La FEHAP (Fédération des établissements hospitaliers et d’aide à la personne privés non lucratifs) a également mis ses adhérents en garde contre ces pratiques, qu’elles émanent du Nord ou des Pyrénées-Atlantiques, du Gard ou de l’Essonne, pour ne citer qu’eux. « Nous avons été relativement fermes sur ce sujet et avons invité nos établissements à ne pas tendre vers la déshabilitation, dans le respect des valeurs d’accessibilité et d’intérêt collectif portées par le secteur privé non lucratif », témoigne Julien Moreau, directeur du secteur social et médico-social à la FEHAP. S’y ajoutent des arguments plus techniques, notamment l’impact d’une déshabilitation sur le plan de la fiscalité et sur l’accès à certaines subventions publiques.

Pour autant, la FEHAP déconseille la voie contentieuse : « Nous recommandons à nos adhérents d’être dans la coconstruction de réponses, poursuit Julien Moreau. Dans le Nord, aucun n’a fait le choix de la déshabilitation, mais chacun a négocié de façon individualisée avec le département.
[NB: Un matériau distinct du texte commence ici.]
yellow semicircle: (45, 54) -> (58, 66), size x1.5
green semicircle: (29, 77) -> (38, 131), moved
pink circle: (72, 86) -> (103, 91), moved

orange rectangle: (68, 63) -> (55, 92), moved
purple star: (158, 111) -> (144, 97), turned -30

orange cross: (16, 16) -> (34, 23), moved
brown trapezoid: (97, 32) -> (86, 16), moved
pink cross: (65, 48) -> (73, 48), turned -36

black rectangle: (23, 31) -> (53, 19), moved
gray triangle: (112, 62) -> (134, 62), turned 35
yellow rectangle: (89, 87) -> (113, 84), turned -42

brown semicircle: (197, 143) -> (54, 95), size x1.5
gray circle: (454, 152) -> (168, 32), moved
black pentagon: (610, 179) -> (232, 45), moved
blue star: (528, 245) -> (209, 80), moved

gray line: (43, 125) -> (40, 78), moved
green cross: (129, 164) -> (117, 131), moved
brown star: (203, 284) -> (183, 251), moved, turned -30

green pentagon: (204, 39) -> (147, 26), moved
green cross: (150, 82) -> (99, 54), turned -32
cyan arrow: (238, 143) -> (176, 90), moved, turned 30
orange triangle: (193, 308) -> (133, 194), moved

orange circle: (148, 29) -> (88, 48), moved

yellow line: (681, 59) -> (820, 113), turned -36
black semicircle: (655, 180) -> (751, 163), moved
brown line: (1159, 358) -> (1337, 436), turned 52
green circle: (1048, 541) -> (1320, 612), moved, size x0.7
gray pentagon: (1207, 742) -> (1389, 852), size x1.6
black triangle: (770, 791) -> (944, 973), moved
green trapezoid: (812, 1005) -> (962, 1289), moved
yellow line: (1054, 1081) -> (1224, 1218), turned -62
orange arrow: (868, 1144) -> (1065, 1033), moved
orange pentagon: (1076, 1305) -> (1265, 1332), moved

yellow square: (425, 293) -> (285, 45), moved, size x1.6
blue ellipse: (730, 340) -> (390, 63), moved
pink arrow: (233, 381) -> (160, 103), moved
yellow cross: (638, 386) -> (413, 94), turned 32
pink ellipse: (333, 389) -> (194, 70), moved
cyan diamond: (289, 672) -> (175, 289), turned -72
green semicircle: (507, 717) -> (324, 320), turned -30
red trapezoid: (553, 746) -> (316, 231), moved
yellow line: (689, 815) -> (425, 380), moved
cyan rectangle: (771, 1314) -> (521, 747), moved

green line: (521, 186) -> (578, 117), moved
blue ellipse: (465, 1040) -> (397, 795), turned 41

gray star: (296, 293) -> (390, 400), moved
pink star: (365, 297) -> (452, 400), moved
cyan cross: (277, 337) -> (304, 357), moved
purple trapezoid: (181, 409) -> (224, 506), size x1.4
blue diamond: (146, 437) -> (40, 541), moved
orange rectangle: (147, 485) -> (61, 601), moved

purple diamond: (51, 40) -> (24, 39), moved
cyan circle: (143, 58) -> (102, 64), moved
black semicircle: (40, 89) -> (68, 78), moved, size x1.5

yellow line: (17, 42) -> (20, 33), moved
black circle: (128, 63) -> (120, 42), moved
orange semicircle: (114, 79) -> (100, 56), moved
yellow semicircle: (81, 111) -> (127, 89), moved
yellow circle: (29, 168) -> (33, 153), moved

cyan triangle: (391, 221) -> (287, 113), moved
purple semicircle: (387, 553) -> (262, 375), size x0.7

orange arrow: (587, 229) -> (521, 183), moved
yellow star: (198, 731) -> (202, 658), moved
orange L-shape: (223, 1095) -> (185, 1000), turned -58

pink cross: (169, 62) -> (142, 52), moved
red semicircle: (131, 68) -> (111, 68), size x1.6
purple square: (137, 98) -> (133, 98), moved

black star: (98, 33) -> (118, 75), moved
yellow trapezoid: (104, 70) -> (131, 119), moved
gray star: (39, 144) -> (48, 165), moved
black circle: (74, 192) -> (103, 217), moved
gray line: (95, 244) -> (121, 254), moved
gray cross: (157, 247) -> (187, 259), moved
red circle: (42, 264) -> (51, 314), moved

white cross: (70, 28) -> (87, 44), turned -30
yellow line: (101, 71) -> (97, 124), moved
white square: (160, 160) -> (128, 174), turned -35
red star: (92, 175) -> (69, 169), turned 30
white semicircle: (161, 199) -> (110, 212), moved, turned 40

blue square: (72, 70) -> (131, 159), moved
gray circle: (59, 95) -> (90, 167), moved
Aux établissements pour qui le maintien de l’habilitation à 100 % devient complexe, nous proposons d’engager une démarche de conventionnement à l’aide sociale, d’un an, renouvelable tacitement pendant cinq ans. » Dans ce cadre, différents tarifs sont fixés, selon que l’usager peut ou non prétendre à l’aide sociale.

Plus tranchée, la FHF, en réaffirmant « son attachement au principe du service public médico-social », rappelle son opposition à ces « pratiques conduisant à un recul contraint et subi des places accessibles aux personnes relevant de l’aide sociale et à un traitement inéquitable sur le territoire ». Et « les conséquences statutaires, juridiques et fiscales induites par ces mouvements de déshabilitation n’étant pas à ce jour toutes mesurées », elle demande au ministère des Affaires sociales et de la Santé et à la CNSA (Caisse nationale de solidarité pour l’autonomie) de réaliser une analyse des conséquences de ces politiques et de mettre en place un observatoire sur l’accès des établissements. Elle a par ailleurs lancé une enquête nationale afin d’objectiver l’ampleur de ce phénomène.